Taken together, these findings from two independent groups raise the
tantalizing possibility of protecting, or even restoring, the cognitive
powers that tend to slip as people grow older. With more basic,
translational, and clinical research, scientists may someday be able to
develop treatments—replacing or mimicking the beneficial proteins found
in young blood, or blocking the detrimental ones found in old blood—that
will allow more and more individuals to experience healthy aging.
References:
[1] The ageing systemic milieu negatively regulates neurogenesis and cognitive function.
Villeda SA, Luo J, Mosher KI, Zou B, Britschgi M, Bieri G, Stan TM,
Fainberg N, Ding Z, Eggel A, Lucin KM, Czirr E, Park JS,
Couillard-Després S, Aigner L, Li G, Peskind ER, Kaye JA, Quinn JF,
Galasko DR, Xie XS, Rando TA, Wyss-Coray T. Nature. 2011 Aug 31;477(7362):90-4.
[2] Young blood reverses age-related impairments in cognitive function and synaptic plasticity in mice.
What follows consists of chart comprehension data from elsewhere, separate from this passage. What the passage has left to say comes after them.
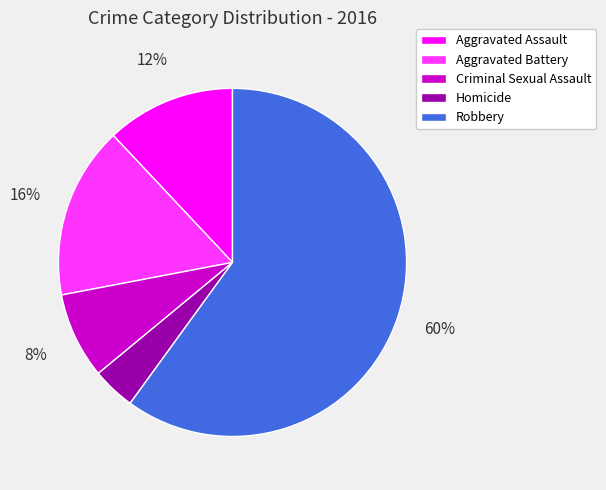

Which category accounts for the majority?

Robbery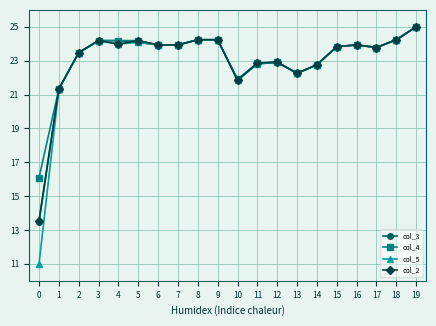

The value of col_4 at 12 is 22.9. True or false?

True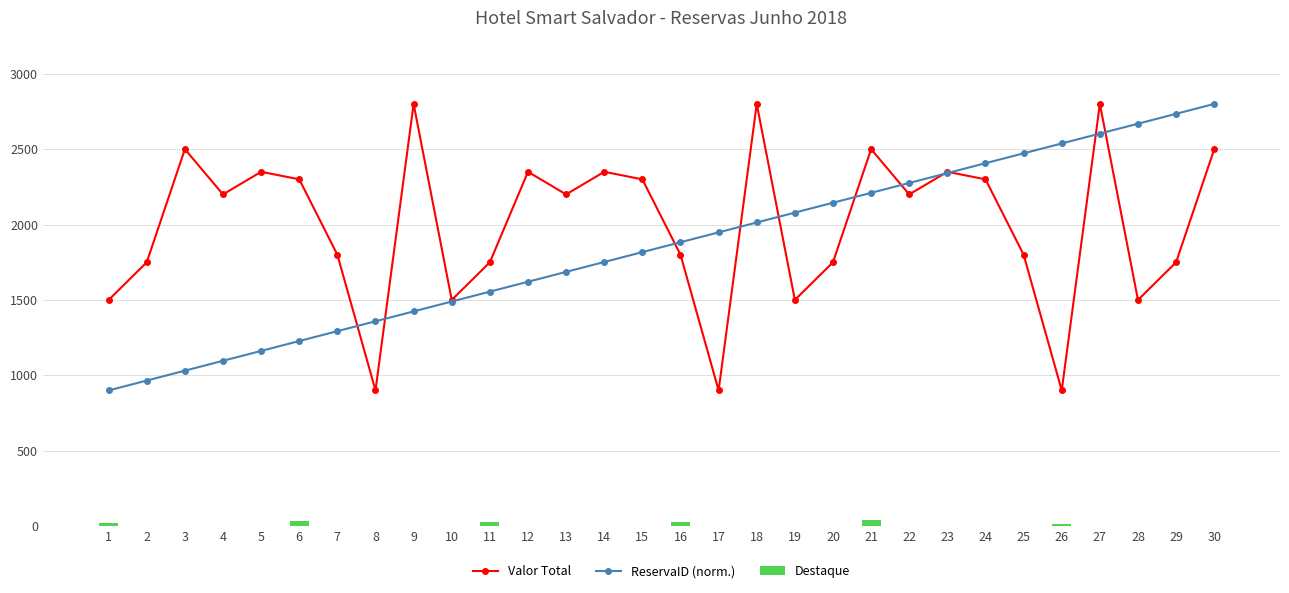

Is it true that Valor Total equals 1034.8 at 18?

False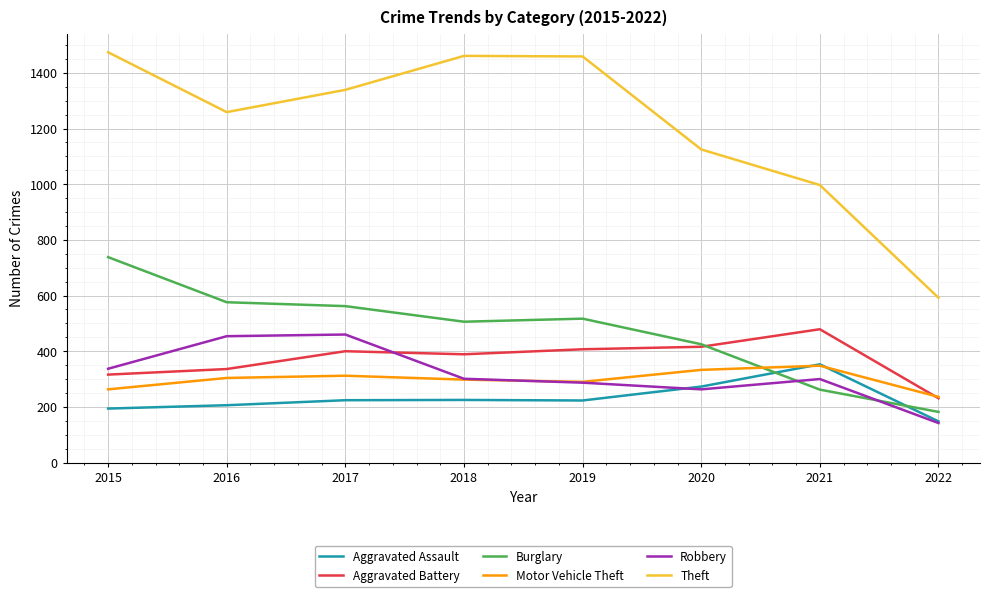

Which series has the largest total across all categories?

Theft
Villeda SA, Plambeck KE, Middeldorp J, Castellano JM, Mosher KI, Luo J,
Smith LK, Bieri G, Lin K, Berdnik D, Wabl R, Udeochu J, Wheatley EG,
Zou B, Simmons DA, Xie XS, Longo FM, Wyss-Coray T. Nat Med. 2014 May 4.
[3] Vascular and neurogenic rejuvenation of the aging mouse brain by young systemic factors.Katsimpardi L, Litterman NK, Schein PA, Miller CM, Loffredo FS, Wojtkiewicz GR, Chen JW, Lee RT, Wagers AJ, Rubin LL. Science. 2014 May 9;344(6184):630-4.